The most important consideration is the seniority of your loan in relation to the other debt financing your buyer has raised. In most cases, where the buyer has third-party debt financing, the bulk of this money will have come from a bank lender. Most bank loans used for acquisition finance are secured on the target business. Otherwise, they are guaranteed by a group entity of the buyer. Where your buyer has used a bank loan, any loan you make to the buyer will be less senior than this. So if your buyer defaults, they will only repay your loan after the secured debt, such as the bank loan, has been repaid. This increases your risk. As such, ensure that the buyer compensates you for the increased risk. This will ideally take the form of a higher interest rate than the interest paid on the secured loan.
If you do choose vendor debt financing, it should be set out in both the transaction agreement as well as in a separate loan agreement or vendor loan notes)
Equity Financing
Equity financing is more common where the target is a publicly-traded company. It is where you agree with the buyer to structure the sale to give you an equity stake in the business. For instance, you may negotiate with the buyer to receive a mixture of cash and shares in the seller’s business. This may be advantageous when the buyer buys out your business outright and absorbs it into their business. It reduces the amount of cash they need while also allowing you to share in the profits of the merged businesses.

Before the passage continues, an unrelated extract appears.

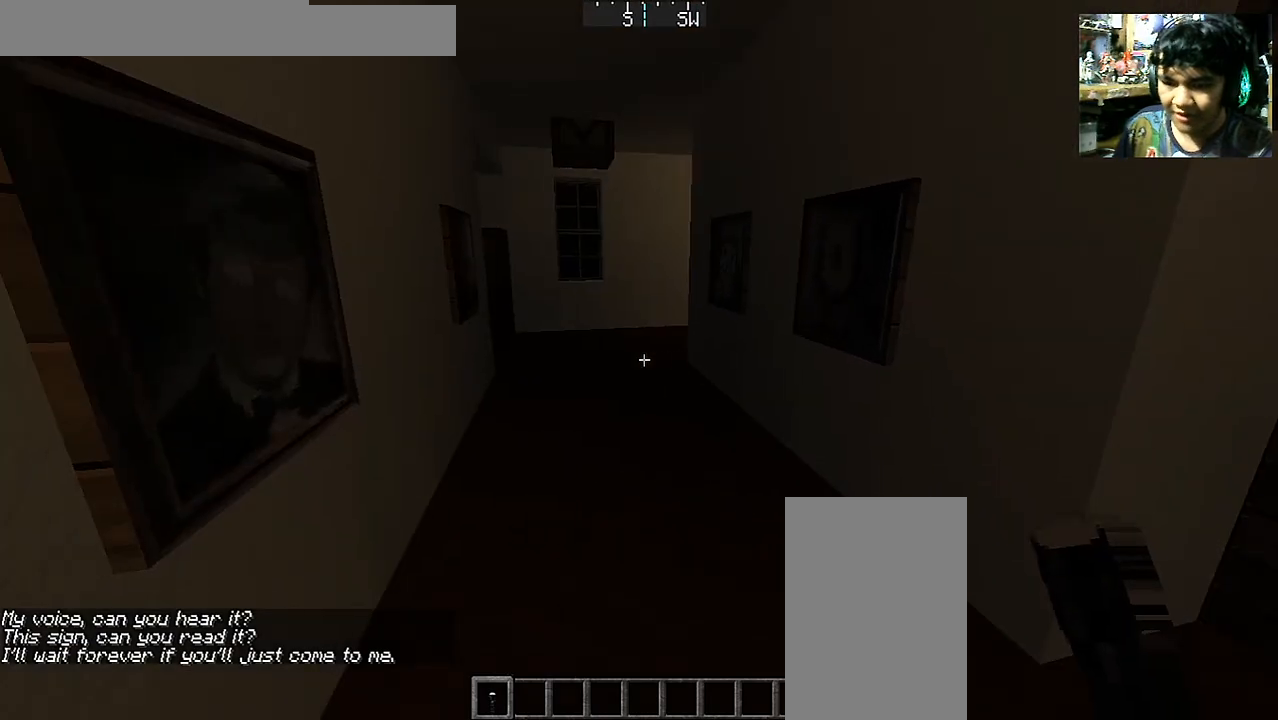
{"keys": [], "mouse": [], "events": []}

Alternatively, you may agree to retain shares in the business itself. Importantly, ensure you understand that these equity rights may mean you have management duties in the target business.
Hybrid Financing
If, as the seller, you provide both equity and debt financing to the transaction, this is hybrid financing. In this case, you should seek the advice of financial and legal advisors to ensure that the transaction’s structure is commercial and legally advantageous.
Earn-Outs
Earn-outs are a form of vendor financing. This is where the buyer incentivises the seller to ensure the business is appropriately managed during the transition period.

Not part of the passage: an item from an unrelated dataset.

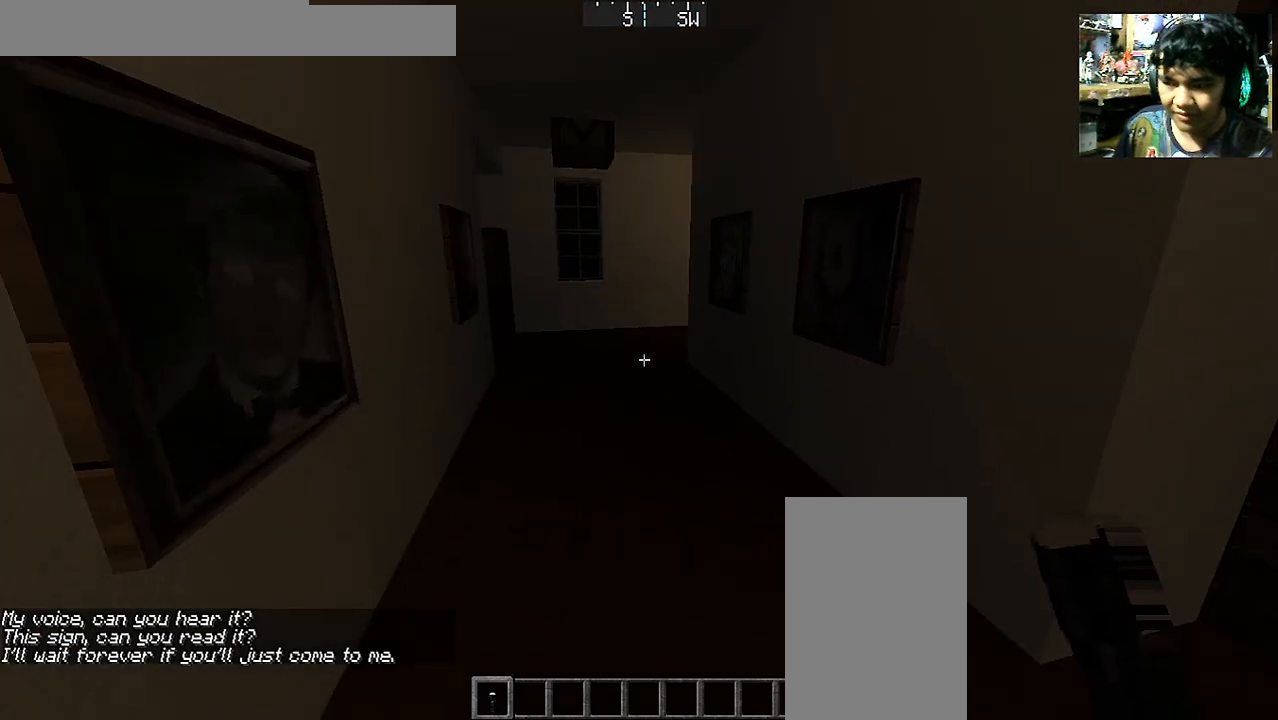
{"keys": [], "mouse": [], "events": [[333, "w", "down"], [450, "w", "up"]]}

They can be structured either as debt or equity. The same legal and commercial principles apply as discussed above. In practice, as the seller, you may have different kinds of earn-outs. For instance, after the sale of the target business and upon completion of a pre-agreed performance target, you may be entitled to receive a final portion of the purchase price. You may hear this referred to as a deferred purchase agreement.
Separately or in addition, you may be entitled to redeem the debt for equity in the target company.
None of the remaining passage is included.